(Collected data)
######

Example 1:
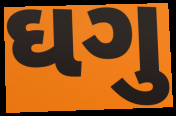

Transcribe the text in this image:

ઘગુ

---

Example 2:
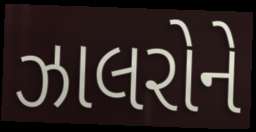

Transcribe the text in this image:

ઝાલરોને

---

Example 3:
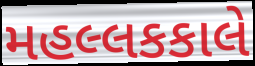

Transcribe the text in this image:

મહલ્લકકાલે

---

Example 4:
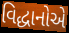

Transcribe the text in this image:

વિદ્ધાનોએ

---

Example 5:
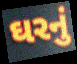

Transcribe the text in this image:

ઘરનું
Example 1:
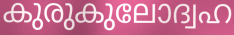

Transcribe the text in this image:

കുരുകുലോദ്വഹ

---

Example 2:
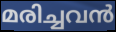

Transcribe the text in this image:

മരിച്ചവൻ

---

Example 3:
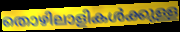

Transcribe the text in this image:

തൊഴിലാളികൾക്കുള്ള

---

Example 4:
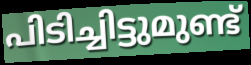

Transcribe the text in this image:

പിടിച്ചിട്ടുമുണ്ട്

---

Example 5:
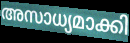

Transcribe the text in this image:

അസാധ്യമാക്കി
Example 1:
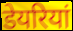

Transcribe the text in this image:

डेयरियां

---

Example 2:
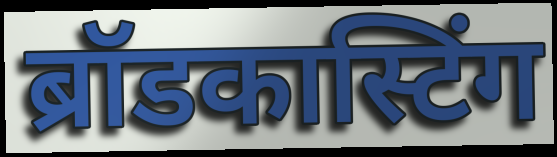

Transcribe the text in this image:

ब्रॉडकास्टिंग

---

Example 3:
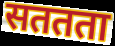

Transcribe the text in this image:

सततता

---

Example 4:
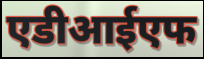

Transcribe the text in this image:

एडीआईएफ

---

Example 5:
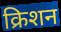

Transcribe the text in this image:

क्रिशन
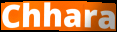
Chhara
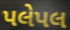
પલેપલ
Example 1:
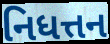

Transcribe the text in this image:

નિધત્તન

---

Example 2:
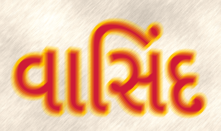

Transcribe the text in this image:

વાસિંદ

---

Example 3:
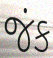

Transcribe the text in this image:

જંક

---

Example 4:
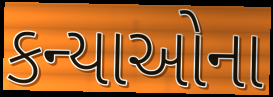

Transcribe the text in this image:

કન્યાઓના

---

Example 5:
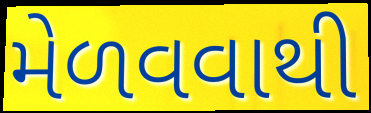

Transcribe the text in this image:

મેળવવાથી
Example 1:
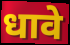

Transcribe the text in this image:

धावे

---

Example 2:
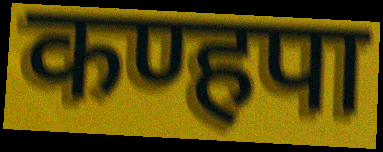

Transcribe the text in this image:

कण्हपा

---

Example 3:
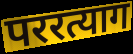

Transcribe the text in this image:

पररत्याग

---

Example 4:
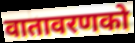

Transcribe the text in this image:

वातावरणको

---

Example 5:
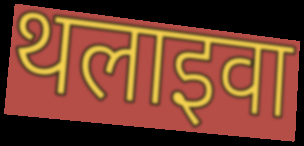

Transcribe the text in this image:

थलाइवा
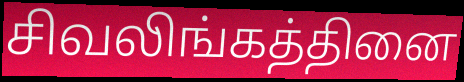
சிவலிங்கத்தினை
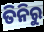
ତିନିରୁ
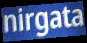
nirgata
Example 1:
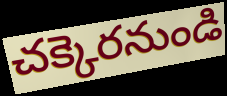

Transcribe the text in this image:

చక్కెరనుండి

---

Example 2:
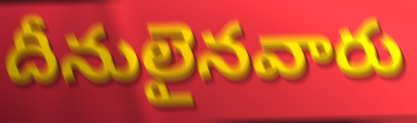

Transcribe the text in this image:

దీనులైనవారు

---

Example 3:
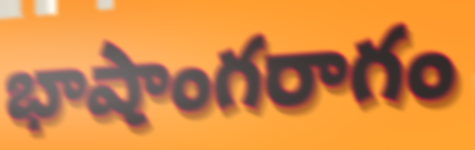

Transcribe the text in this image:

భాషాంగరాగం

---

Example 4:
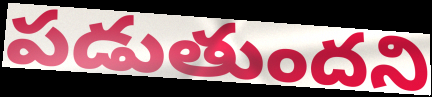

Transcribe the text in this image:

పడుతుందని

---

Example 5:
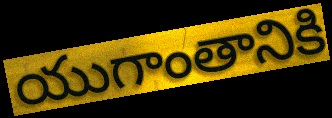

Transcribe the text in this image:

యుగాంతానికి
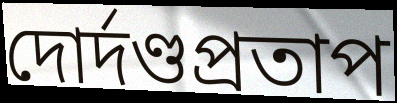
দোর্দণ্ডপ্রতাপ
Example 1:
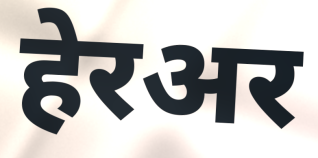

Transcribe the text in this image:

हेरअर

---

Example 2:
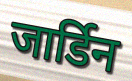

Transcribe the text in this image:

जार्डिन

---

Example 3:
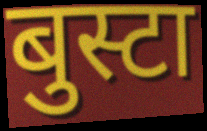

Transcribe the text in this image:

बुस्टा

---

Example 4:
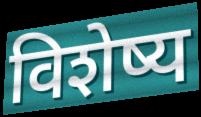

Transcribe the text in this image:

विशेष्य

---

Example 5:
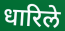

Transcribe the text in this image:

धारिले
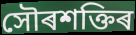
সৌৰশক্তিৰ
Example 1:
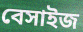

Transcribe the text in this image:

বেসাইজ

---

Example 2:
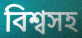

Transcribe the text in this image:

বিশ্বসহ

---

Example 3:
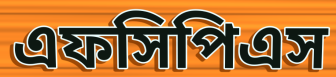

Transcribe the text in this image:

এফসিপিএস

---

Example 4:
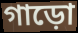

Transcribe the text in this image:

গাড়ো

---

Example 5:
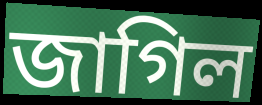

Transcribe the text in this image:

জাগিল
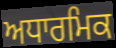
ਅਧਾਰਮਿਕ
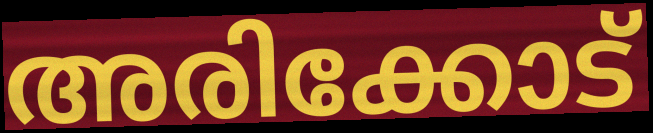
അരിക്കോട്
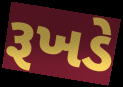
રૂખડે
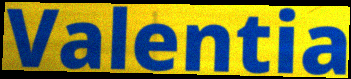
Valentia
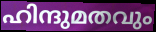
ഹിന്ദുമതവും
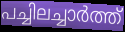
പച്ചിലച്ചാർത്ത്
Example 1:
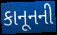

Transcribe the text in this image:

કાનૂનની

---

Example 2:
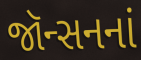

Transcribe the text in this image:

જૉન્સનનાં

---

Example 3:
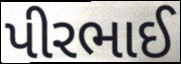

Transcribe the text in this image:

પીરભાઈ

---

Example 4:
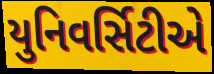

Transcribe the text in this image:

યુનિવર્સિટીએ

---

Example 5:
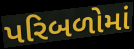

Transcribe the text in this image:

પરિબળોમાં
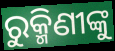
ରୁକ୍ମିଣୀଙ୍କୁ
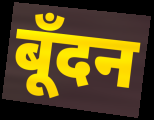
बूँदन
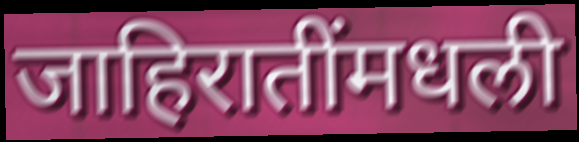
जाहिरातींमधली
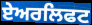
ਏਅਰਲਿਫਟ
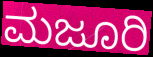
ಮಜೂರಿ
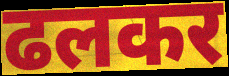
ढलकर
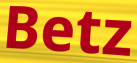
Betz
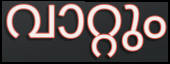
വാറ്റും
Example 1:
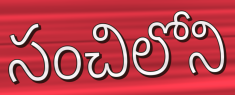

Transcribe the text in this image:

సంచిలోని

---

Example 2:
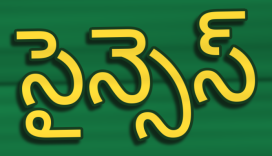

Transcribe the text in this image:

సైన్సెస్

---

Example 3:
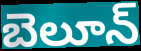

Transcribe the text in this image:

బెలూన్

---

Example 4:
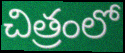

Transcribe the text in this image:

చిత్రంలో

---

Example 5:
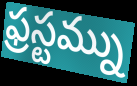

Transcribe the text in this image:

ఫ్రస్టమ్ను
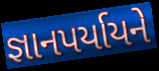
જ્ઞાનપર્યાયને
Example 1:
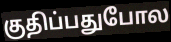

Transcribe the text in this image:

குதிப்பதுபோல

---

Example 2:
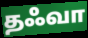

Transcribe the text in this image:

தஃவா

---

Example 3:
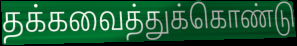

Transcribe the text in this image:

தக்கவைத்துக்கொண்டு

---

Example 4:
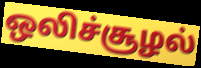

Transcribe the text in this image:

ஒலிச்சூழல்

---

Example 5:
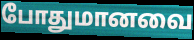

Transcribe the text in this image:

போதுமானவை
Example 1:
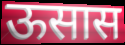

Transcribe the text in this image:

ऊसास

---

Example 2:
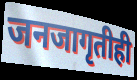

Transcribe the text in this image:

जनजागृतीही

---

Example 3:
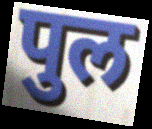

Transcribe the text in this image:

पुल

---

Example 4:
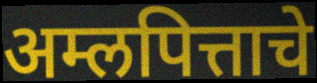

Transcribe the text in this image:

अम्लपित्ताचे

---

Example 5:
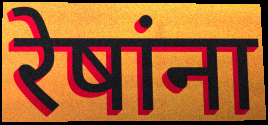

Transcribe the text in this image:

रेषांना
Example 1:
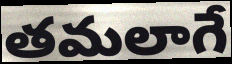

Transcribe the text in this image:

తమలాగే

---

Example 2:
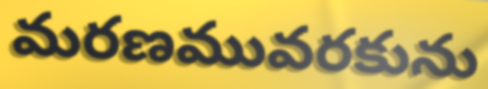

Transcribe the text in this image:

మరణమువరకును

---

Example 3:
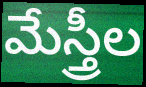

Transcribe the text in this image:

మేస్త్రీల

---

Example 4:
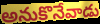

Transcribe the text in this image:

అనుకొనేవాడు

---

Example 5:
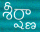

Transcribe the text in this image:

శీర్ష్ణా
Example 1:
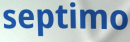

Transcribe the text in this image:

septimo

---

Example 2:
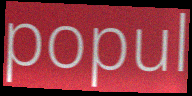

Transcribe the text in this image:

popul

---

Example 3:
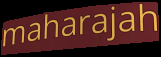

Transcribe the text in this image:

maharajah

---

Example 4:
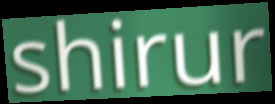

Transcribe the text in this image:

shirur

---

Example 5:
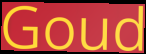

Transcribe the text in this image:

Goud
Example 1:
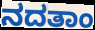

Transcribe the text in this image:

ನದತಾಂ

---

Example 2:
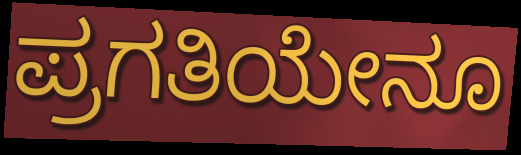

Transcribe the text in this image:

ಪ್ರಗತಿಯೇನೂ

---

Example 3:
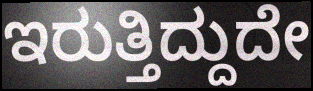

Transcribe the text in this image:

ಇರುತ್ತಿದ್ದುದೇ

######

From the first line to the last, restate the entries exactly, without pictures.

Example 1:

Transcribe the text in this image:

ઘગુ

---

Example 2:

Transcribe the text in this image:

ઝાલરોને

---

Example 3:

Transcribe the text in this image:

મહલ્લકકાલે

---

Example 4:

Transcribe the text in this image:

વિદ્ધાનોએ

---

Example 5:

Transcribe the text in this image:

ઘરનું
Example 1:

Transcribe the text in this image:

കുരുകുലോദ്വഹ

---

Example 2:

Transcribe the text in this image:

മരിച്ചവൻ

---

Example 3:

Transcribe the text in this image:

തൊഴിലാളികൾക്കുള്ള

---

Example 4:

Transcribe the text in this image:

പിടിച്ചിട്ടുമുണ്ട്

---

Example 5:

Transcribe the text in this image:

അസാധ്യമാക്കി
Example 1:

Transcribe the text in this image:

डेयरियां

---

Example 2:

Transcribe the text in this image:

ब्रॉडकास्टिंग

---

Example 3:

Transcribe the text in this image:

सततता

---

Example 4:

Transcribe the text in this image:

एडीआईएफ

---

Example 5:

Transcribe the text in this image:

क्रिशन
Chhara
પલેપલ
Example 1:

Transcribe the text in this image:

નિધત્તન

---

Example 2:

Transcribe the text in this image:

વાસિંદ

---

Example 3:

Transcribe the text in this image:

જંક

---

Example 4:

Transcribe the text in this image:

કન્યાઓના

---

Example 5:

Transcribe the text in this image:

મેળવવાથી
Example 1:

Transcribe the text in this image:

धावे

---

Example 2:

Transcribe the text in this image:

कण्हपा

---

Example 3:

Transcribe the text in this image:

पररत्याग

---

Example 4:

Transcribe the text in this image:

वातावरणको

---

Example 5:

Transcribe the text in this image:

थलाइवा
சிவலிங்கத்தினை
ତିନିରୁ
nirgata
Example 1:

Transcribe the text in this image:

చక్కెరనుండి

---

Example 2:

Transcribe the text in this image:

దీనులైనవారు

---

Example 3:

Transcribe the text in this image:

భాషాంగరాగం

---

Example 4:

Transcribe the text in this image:

పడుతుందని

---

Example 5:

Transcribe the text in this image:

యుగాంతానికి
দোর্দণ্ডপ্রতাপ
Example 1:

Transcribe the text in this image:

हेरअर

---

Example 2:

Transcribe the text in this image:

जार्डिन

---

Example 3:

Transcribe the text in this image:

बुस्टा

---

Example 4:

Transcribe the text in this image:

विशेष्य

---

Example 5:

Transcribe the text in this image:

धारिले
সৌৰশক্তিৰ
Example 1:

Transcribe the text in this image:

বেসাইজ

---

Example 2:

Transcribe the text in this image:

বিশ্বসহ

---

Example 3:

Transcribe the text in this image:

এফসিপিএস

---

Example 4:

Transcribe the text in this image:

গাড়ো

---

Example 5:

Transcribe the text in this image:

জাগিল
ਅਧਾਰਮਿਕ
അരിക്കോട്
રૂખડે
Valentia
ഹിന്ദുമതവും
പച്ചിലച്ചാർത്ത്
Example 1:

Transcribe the text in this image:

કાનૂનની

---

Example 2:

Transcribe the text in this image:

જૉન્સનનાં

---

Example 3:

Transcribe the text in this image:

પીરભાઈ

---

Example 4:

Transcribe the text in this image:

યુનિવર્સિટીએ

---

Example 5:

Transcribe the text in this image:

પરિબળોમાં
ରୁକ୍ମିଣୀଙ୍କୁ
बूँदन
जाहिरातींमधली
ਏਅਰਲਿਫਟ
ಮಜೂರಿ
ढलकर
Betz
വാറ്റും
Example 1:

Transcribe the text in this image:

సంచిలోని

---

Example 2:

Transcribe the text in this image:

సైన్సెస్

---

Example 3:

Transcribe the text in this image:

బెలూన్

---

Example 4:

Transcribe the text in this image:

చిత్రంలో

---

Example 5:

Transcribe the text in this image:

ఫ్రస్టమ్ను
જ્ઞાનપર્યાયને
Example 1:

Transcribe the text in this image:

குதிப்பதுபோல

---

Example 2:

Transcribe the text in this image:

தஃவா

---

Example 3:

Transcribe the text in this image:

தக்கவைத்துக்கொண்டு

---

Example 4:

Transcribe the text in this image:

ஒலிச்சூழல்

---

Example 5:

Transcribe the text in this image:

போதுமானவை
Example 1:

Transcribe the text in this image:

ऊसास

---

Example 2:

Transcribe the text in this image:

जनजागृतीही

---

Example 3:

Transcribe the text in this image:

पुल

---

Example 4:

Transcribe the text in this image:

अम्लपित्ताचे

---

Example 5:

Transcribe the text in this image:

रेषांना
Example 1:

Transcribe the text in this image:

తమలాగే

---

Example 2:

Transcribe the text in this image:

మరణమువరకును

---

Example 3:

Transcribe the text in this image:

మేస్త్రీల

---

Example 4:

Transcribe the text in this image:

అనుకొనేవాడు

---

Example 5:

Transcribe the text in this image:

శీర్ష్ణా
Example 1:

Transcribe the text in this image:

septimo

---

Example 2:

Transcribe the text in this image:

popul

---

Example 3:

Transcribe the text in this image:

maharajah

---

Example 4:

Transcribe the text in this image:

shirur

---

Example 5:

Transcribe the text in this image:

Goud
Example 1:

Transcribe the text in this image:

ನದತಾಂ

---

Example 2:

Transcribe the text in this image:

ಪ್ರಗತಿಯೇನೂ

---

Example 3:

Transcribe the text in this image:

ಇರುತ್ತಿದ್ದುದೇ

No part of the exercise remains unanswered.